* _Material provided_:
####################

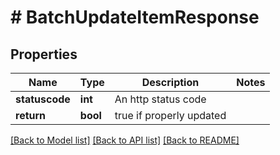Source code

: # # BatchUpdateItemResponse

## Properties

Name | Type | Description | Notes
------------ | ------------- | ------------- | -------------
**statuscode** | **int** | An http status code |
**return** | **bool** | true if properly updated |

[[Back to Model list]](../../README.md#models) [[Back to API list]](../../README.md#endpoints) [[Back to README]](../../README.md)
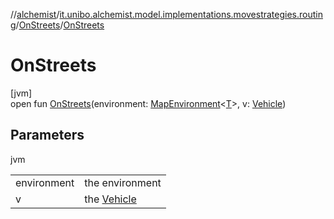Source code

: //[alchemist](../../../index.md)/[it.unibo.alchemist.model.implementations.movestrategies.routing](../index.md)/[OnStreets](index.md)/[OnStreets](-on-streets.md)

# OnStreets

[jvm]\
open fun [OnStreets](-on-streets.md)(environment: [MapEnvironment](../../it.unibo.alchemist.model.interfaces/-map-environment/index.md)<[T](https://docs.oracle.com/javase/8/docs/api/java/lang/Iterable.html)>, v: [Vehicle](../../it.unibo.alchemist.model.interfaces/-vehicle/index.md))

## Parameters

jvm

| | |
|---|---|
| environment | the environment |
| v | the [Vehicle](../../it.unibo.alchemist.model.interfaces/-vehicle/index.md) |
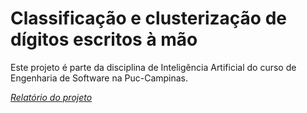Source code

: # Classificação e clusterização de dígitos escritos à mão
Este projeto é parte da disciplina de Inteligência Artificial do curso de Engenharia de Software na Puc-Campinas.

[*Relatório do projeto*](https://docs.google.com/document/d/1dB6HEGoc56opBwGmhwTStPt26zr4XyokBQIza_BUB00/edit?usp=sharing) 
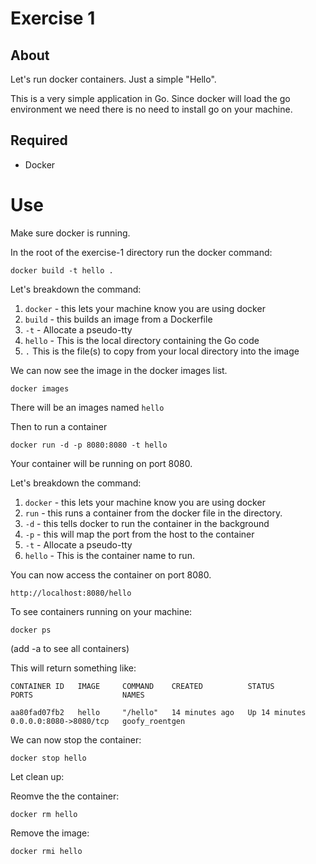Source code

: # Exercise 1

## About

Let's run docker containers. Just a simple "Hello".

This is a very simple application in Go. Since docker will load the go environment we need there is no need to install go on your machine.

## Required

- Docker

# Use

Make sure docker is running.

In the root of the exercise-1 directory run the docker command:

`docker build -t hello .`

Let's breakdown the command:

1. `docker` - this lets your machine know you are using docker
2. `build` - this builds an image from a Dockerfile
3. `-t` - Allocate a pseudo-tty
4. `hello` - This is the local directory containing the Go code
5. `.` This is the file(s) to copy from your local directory into the image

We can now see the image in the docker images list.

`docker images`

There will be an images named `hello`

Then to run a container

`docker run -d -p 8080:8080 -t hello`

Your container will be running on port 8080.

Let's breakdown the command:

1. `docker` - this lets your machine know you are using docker
2. `run` - this runs a container from the docker file in the directory.
3. `-d` - this tells docker to run the container in the background
4. `-p` - this will map the port from the host to the container
5. `-t` - Allocate a pseudo-tty
6. `hello` - This is the container name to run.

You can now access the container on port 8080.

`http://localhost:8080/hello`

To see containers running on your machine:

`docker ps`

(add -a to see all containers)

This will return something like: 

`CONTAINER ID   IMAGE     COMMAND    CREATED          STATUS          PORTS                    NAMES`

`aa80fad07fb2   hello     "/hello"   14 minutes ago   Up 14 minutes   0.0.0.0:8080->8080/tcp   goofy_roentgen`

We can now stop the container:

`docker stop hello`

Let clean up:

Reomve the the container:

`docker rm hello`

Remove the image:

`docker rmi hello`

####################

* _Your instructions_: Beginning with the first line of the records, write out every line up to and including the one with "properly updated |", exactly, and omit all pictures.

* _Result of this task_:
Source code

: # # BatchUpdateItemResponse

## Properties

Name | Type | Description | Notes
------------ | ------------- | ------------- | -------------
**statuscode** | **int** | An http status code |
**return** | **bool** | true if properly updated |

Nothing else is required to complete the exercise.